I have to admit, "beverage creamer" sounds disgusting and I don't think I would ever buy it again. It was super sweet, so the kids enjoyed it of course! Ben is great about trying new things and finding new experiences for the kids to remember a country by.
I think one of the kids, probably Ezra, stuck something in this fan while it was running... the casualty fan blades lie broken in the bottom of the protective screen. We keep trying to flag down the fan guy when he rides through trying to sell replacement fan parts on his motorcycle. He has a pole sticking up on the back of his bike full of fan blades, but he speeds through so quickly, we haven't caught him yet.

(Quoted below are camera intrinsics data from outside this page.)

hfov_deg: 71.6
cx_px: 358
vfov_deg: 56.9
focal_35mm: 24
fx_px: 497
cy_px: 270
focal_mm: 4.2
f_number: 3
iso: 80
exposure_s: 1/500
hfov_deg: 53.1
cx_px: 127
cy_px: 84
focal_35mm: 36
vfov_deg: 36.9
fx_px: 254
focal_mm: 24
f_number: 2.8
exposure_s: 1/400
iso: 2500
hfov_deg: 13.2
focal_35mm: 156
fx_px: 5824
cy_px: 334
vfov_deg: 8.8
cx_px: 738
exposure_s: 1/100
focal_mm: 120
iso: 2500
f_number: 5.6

I finally caught a sweet smile from this chubby, love bug. She's such a sweet baby. She has learned how to roll, so now we're always holding her or sitting by her on a bed or couch so she doesn't hit the floor. Sometimes I put a blanket on the floor, but there are so many critters I'd hate to have something bite her. One thing that comes in often looks like a big black centipede. They're creepy and the Cambodians say that they have a bad bite. We try to flush them any time we find one and the flusher is working, otherwise we seal them in the trash outside!
For Khmer New Year our neighbors were so kind and gave us tons of bananas and mangoes. With so many bananas, I had to find a way to use them up. These aren't usually the typical Cavendish banana, but a version I've heard called "apple banana" because of their firmer texture and slightly different flavor. I used a normal banana bread recipe from online, but modified it to make it cheaper: using no eggs, less flour and oil. I gave some to all of the neighbors and made Ezra's birthday cake with it. I've made 13 batches of the stuff, just to get rid of all of the bananas! This is the cheaper recipe I've come to use:
3 cups blended bananas with a little bit of oil (we're trying to use them up, right!?)

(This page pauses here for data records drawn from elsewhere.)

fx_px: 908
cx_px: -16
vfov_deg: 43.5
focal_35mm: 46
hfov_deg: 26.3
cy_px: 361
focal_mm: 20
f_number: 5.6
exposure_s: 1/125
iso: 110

3/4 cup of brown sugar (white sugar makes it burn on top before it's done in the middle)
1 teaspoon of salt
a dash of cinnamon
a dash of vanilla powder
a teaspoon of baking soda
2 cups of flour (If you use rice flour, half that because it absorbs more liquid.) 

The neighbors liked it so much that now any time they have a batch of not-green bananas like they like them, they give them to me to make into banana bread. Some have asked for the recipe and said I should start a bakery. I'm thinking, give them the recipe and when we leave they can buy the toaster oven and begin a bakery themselves. I think I'll be fine not seeing another apple banana in my life if I don't have to. :)

There was a wedding at the end of our neighborhood by a major intersection. Traffic had to divert in honor of tradition. The neighbors with a vehicle were stuck on this end of the neighborhood until the wedding finished. They were nice and pushed the tables and chairs over so I could get to work the next morning.  On the plus side, our street was safer for kids to play on. The people having this wedding decided to take the tent down after one day and have the rest of the celebration in a restaurant. We were relieved because it makes it so much easier to get out of the neighborhood, but it does make me wonder about how Cambodians are coping with the changing times and their traditions. Even on major highways wedding tents are set up covering a good portion of the road and can last for several days. Guests come wearing fancy, embroidered clothing and eat with the bride and grooms family. Each person just sets up a tent in front of where they live. In the past, before cars were available here, this was just a minor inconvenience as the smaller motorcycles and bikes can get through, but as the middle class grows and cars become more and more common along with more and more weddings or funerals or other occasions calling for tents in the road, it gets increasingly difficult to get around. I'm sure it will get sorted out over the next 50 years or so, but until then, we get to explore new roads and ways to get around.